Patterns in the GCC mergers and acquisitions landscape reveal an interesting pattern. The majority of transactions in both 2022 and 2023 were carried out by acquirers from the GCC.  Local players were responsible for a substantial 73 percent of the total completed transactions. Meanwhile, foreign acquirers were left with a 27 percent share.

GCC acquirers were particularly active in both local and cross-border transactions. They closed 80 transactions within their local markets so far this year, compared to 99 transactions in 2022. Additionally, GCC acquirers sealed 63 cross-border transactions during the first nine months of 2023. That is a minor decrease from the 64 cross-border transactions in the previous year. Within this segment, UAE buyers headed cross-border activity, representing approximately 60 percent of the total activity. While Saudi Arabia and Qatar followed at 19 percent and 13 percent, respectively.

However, the report suggests that foreign interest in GCC targets experienced a slight decrease in the first nine months of 2023. Thus, 34 transactions were completed, marking a 13 percent year-over-year decline. Meanwhile, UAE remained a prime attraction for foreign buyers, finalizing 25 transactions in the first three quarters of 2023.

Sectors overview

M&A activity in the GCC during the first nine months of 2023 encompassed a wide array of sectors. Notably, the consumer discretionary, industrial, and information technology sectors emerged as the most active. They collectively contributed to 37 percent of the total transactions completed during this period. This diversification reflects the dynamic nature of the GCC’s economy and business environment.
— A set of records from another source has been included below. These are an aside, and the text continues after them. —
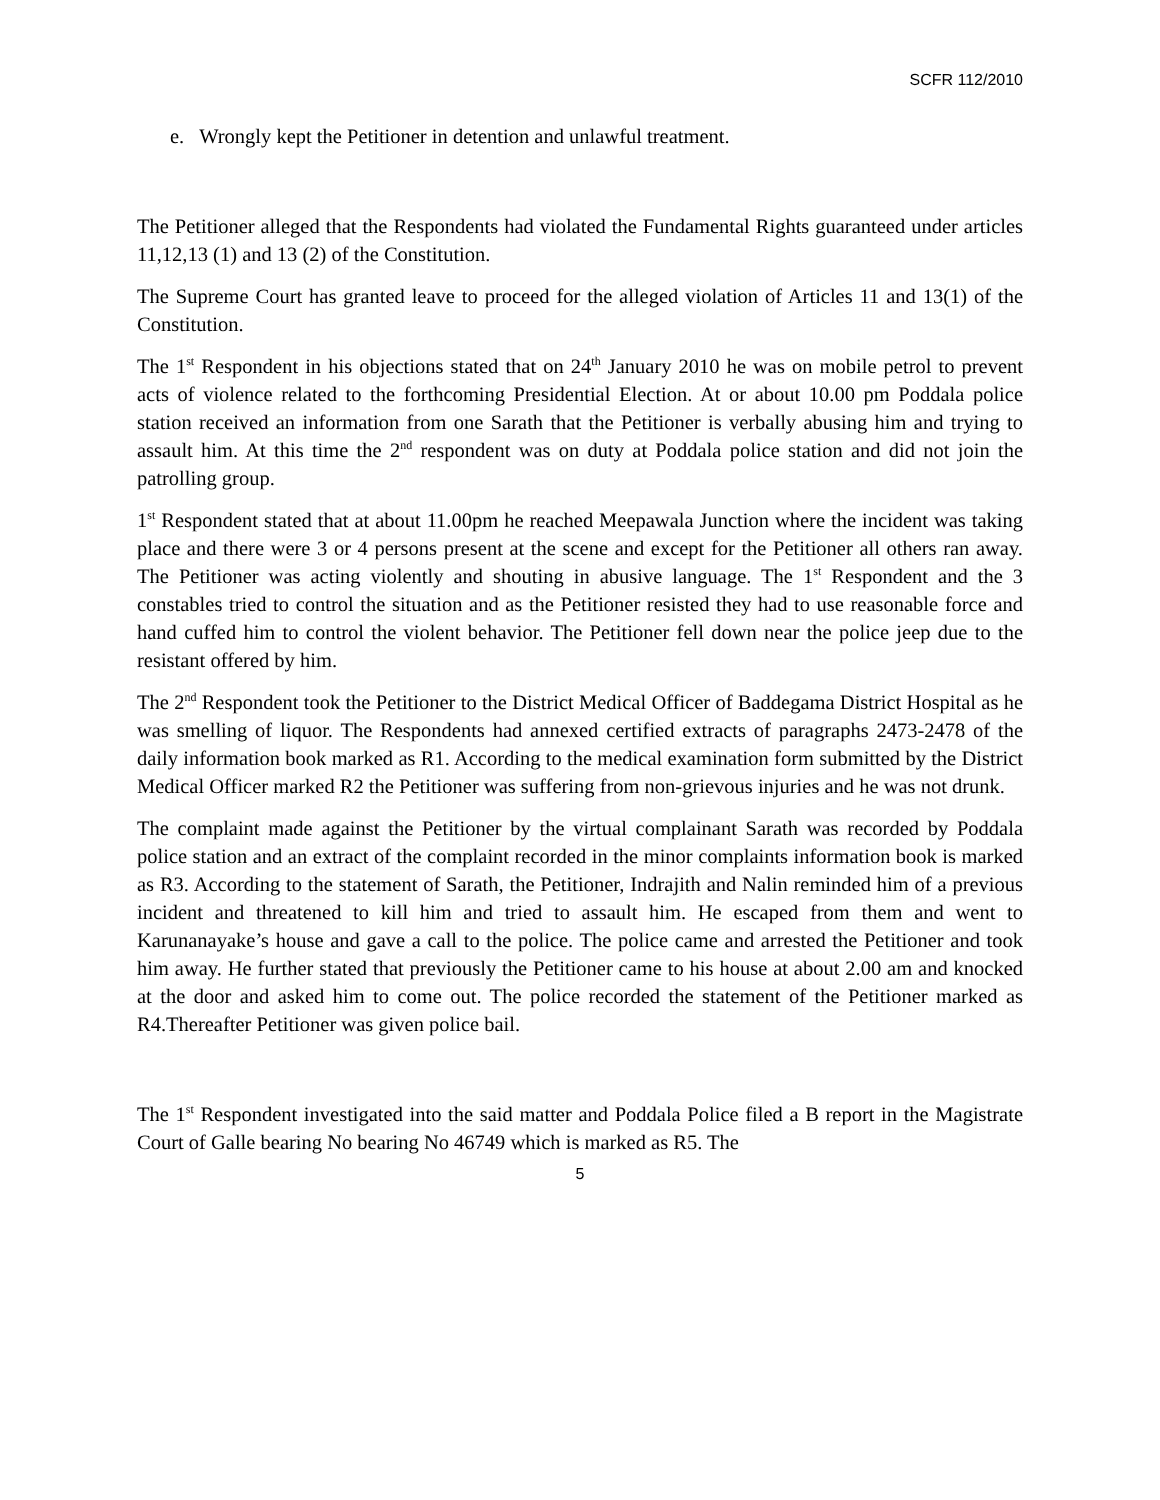SCFR 112/2010
e. Wrongly kept the Petitioner in detention and unlawful treatment.
The Petitioner alleged that the Respondents had violated the Fundamental Rights guaranteed under articles 11,12,13 (1) and 13 (2) of the Constitution.
The Supreme Court has granted leave to proceed for the alleged violation of Articles 11 and 13(1) of the Constitution.
The 1<sup>st</sup> Respondent in his objections stated that on 24<sup>th</sup> January 2010 he was on mobile petrol to prevent acts of violence related to the forthcoming Presidential Election. At or about 10.00 pm Poddala police station received an information from one Sarath that the Petitioner is verbally abusing him and trying to assault him. At this time the 2<sup>nd</sup> respondent was on duty at Poddala police station and did not join the patrolling group.
1<sup>st</sup> Respondent stated that at about 11.00pm he reached Meepawala Junction where the incident was taking place and there were 3 or 4 persons present at the scene and except for the Petitioner all others ran away. The Petitioner was acting violently and shouting in abusive language. The 1<sup>st</sup> Respondent and the 3 constables tried to control the situation and as the Petitioner resisted they had to use reasonable force and hand cuffed him to control the violent behavior. The Petitioner fell down near the police jeep due to the resistant offered by him.
The 2<sup>nd</sup> Respondent took the Petitioner to the District Medical Officer of Baddegama District Hospital as he was smelling of liquor. The Respondents had annexed certified extracts of paragraphs 2473-2478 of the daily information book marked as R1. According to the medical examination form submitted by the District Medical Officer marked R2 the Petitioner was suffering from non-grievous injuries and he was not drunk.
The complaint made against the Petitioner by the virtual complainant Sarath was recorded by Poddala police station and an extract of the complaint recorded in the minor complaints information book is marked as R3. According to the statement of Sarath, the Petitioner, Indrajith and Nalin reminded him of a previous incident and threatened to kill him and tried to assault him. He escaped from them and went to Karunanayake’s house and gave a call to the police. The police came and arrested the Petitioner and took him away. He further stated that previously the Petitioner came to his house at about 2.00 am and knocked at the door and asked him to come out. The police recorded the statement of the Petitioner marked as R4.Thereafter Petitioner was given police bail.
The 1<sup>st</sup> Respondent investigated into the said matter and Poddala Police filed a B report in the Magistrate Court of Galle bearing No bearing No 46749 which is marked as R5. The
5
Looking ahead, the GCC M&A market shows promising signs with 81 announced transactions in the pipeline so far. This is a decrease compared to the previous year, which witnessed 100 announced transactions. The majority of these transactions involved UAE targets which accounted for 40 percent of the total number of announced deals. Meanwhile, Saudi Arabia and Kuwait followed closely. Omani, Qatari, and Bahraini targets were also featured in the pipeline. However, it’s worth noting that all markets, except Oman, experienced a significant reduction in activity compared to 2022.